As much as I really appreciate and enjoy being recognized when out and about in public this comes with the sacrifice of always having to be photo ready at all times. The days of just running down the street to get a coffee or some quick groceries, while dressing whatever/however, are long gone. Through this experience, I have learned that you never know who will take a picture of you with or without your knowledge and permission, then post/tag you in it online or via social media. Your image is your brand, and now you have to be much more conscious of that, even during mundane day-to-day activities.
Are you happy with how you're portrayed on Shahs of Sunset?
I am very happy with how I am portrayed on Shahs of Sunset. This show prides itself in being 100% real and unscripted reality television so, I am portrayed just as I am. Because of this, if I didn't like the way I'm being portrayed on Shahs of Sunset then I would have no one to blame but myself. Interestingly enough, a very good way to gain another perspective on who you are, is to look at yourself when you watch your own reactions to situations on video; surprisingly therapeutic.

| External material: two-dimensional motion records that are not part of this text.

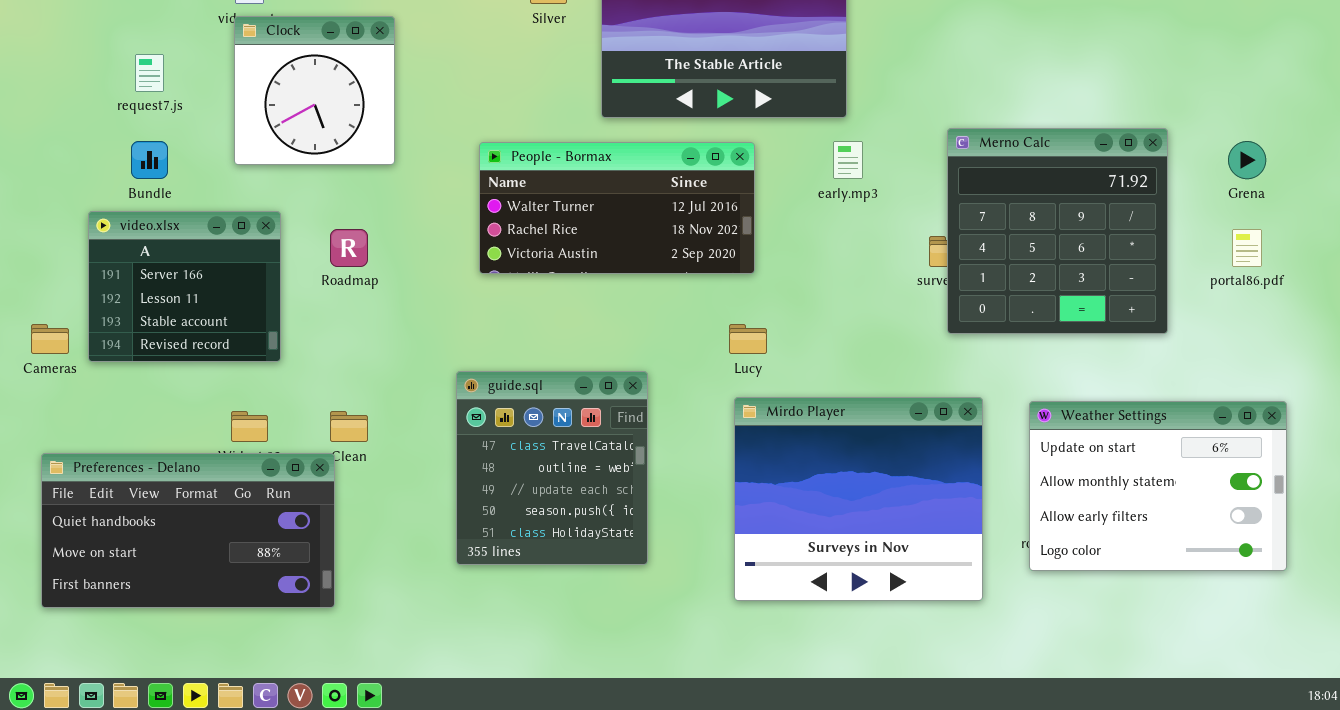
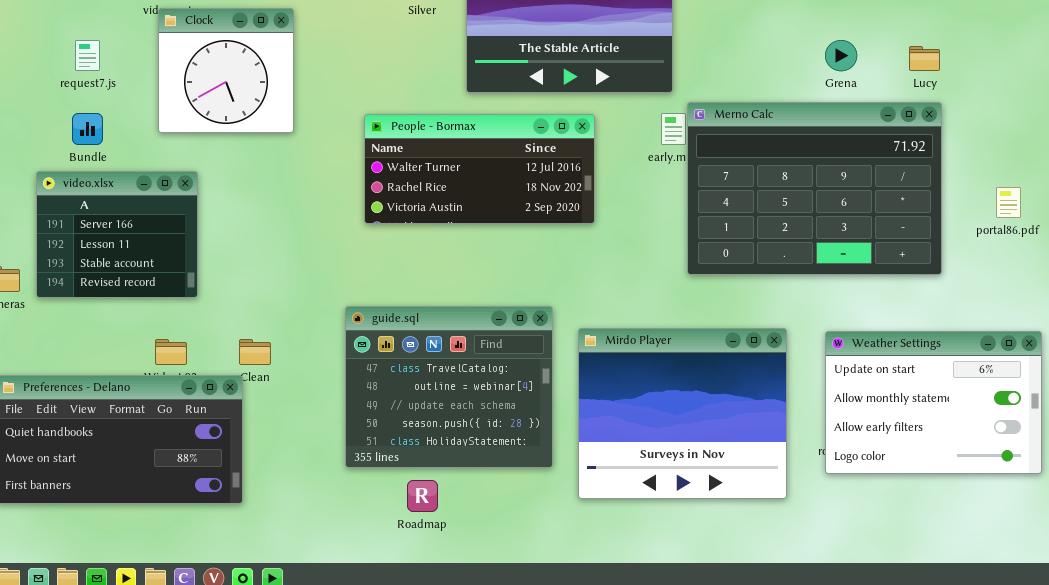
Merno Calc: [947,128,1168,334] -> [687,102,942,275], resized
Grena: [1228,141,1266,179] -> [825,40,857,71], moved
Roadmap: [330,229,368,267] -> [407,480,438,512], moved
Lucy: [729,324,767,354] -> [909,46,940,71], moved
guide.sql: [456,371,648,565] -> [345,306,553,468], resized

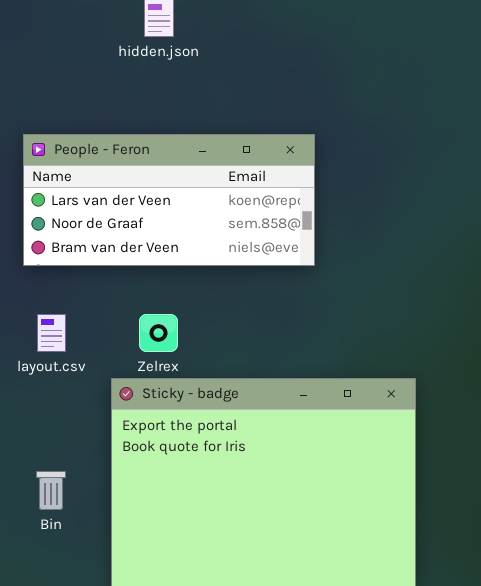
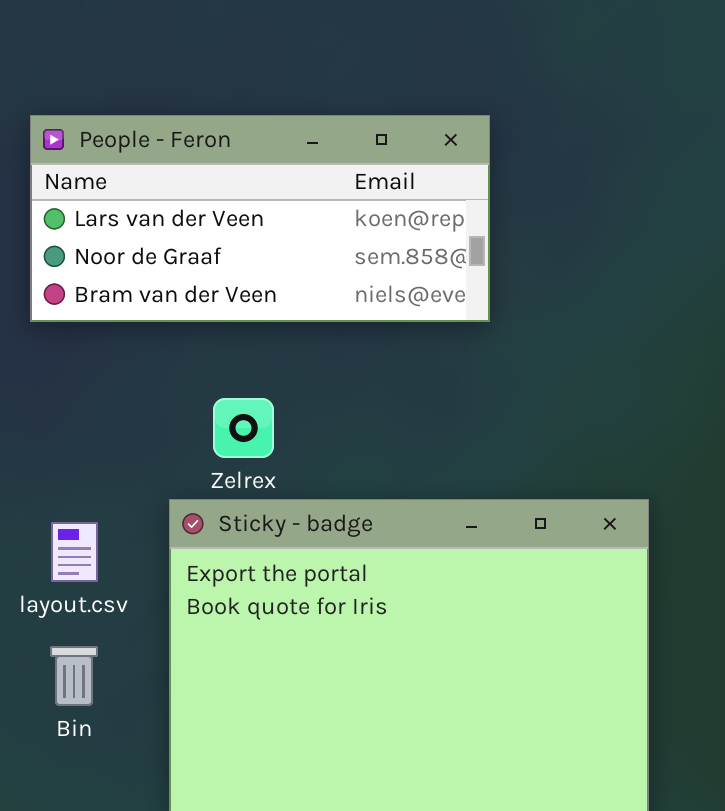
layout.csv: [37,314,66,352] -> [51,522,98,582], moved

What are the benefits (gifts, opportunities, etc.) of being a reality star?
Being invited to different red carpet and events amongst other entertainment professionals is very cool. It reminds me of when I was younger, watching people on TV walking red carpets and taking pictures, and dreaming of being able to do that one day. Now through this experience, I am grateful to have the opportunity to live this dream on a daily basis. Getting the opportunity to be seen and heard internationally has also opened me up to other opportunities that otherwise wouldn't have been possible without access to this forum.
What advice would you give to someone who wants to be on reality TV?
My advice to someone that wants to be on reality TV is to be yourself. Don't do what you think they want to see and hear; do what you want and make sure they hear it. That assertive, opinionated approach is what the production teams wants to see, and know that the show will thrive off of it. It's slightly counter-intuitive, because naturally you formulate your own opinion on what they are looking for, then artificially expose them to just that. The production team can and will see right through that, so on the flip side, they quickly acknowledge and appreciate the raw version of you when it's expressed.
What has been the best part of being on Shahs of Sunset?
The best part of being on Shahs of Sunset is the experience. It's a lot of hard work and countless hours of filming, but at the end, I have partaken in something very few people will have the opportunity to do. Not only is it life altering, but we have had a lot of fun and laughs while filming with a great team, and all recorded on video to relive over and over. I have had a fun time letting fans see into an even deeper layer of what makes up Shervin "AlphaSherv" Roohparvar.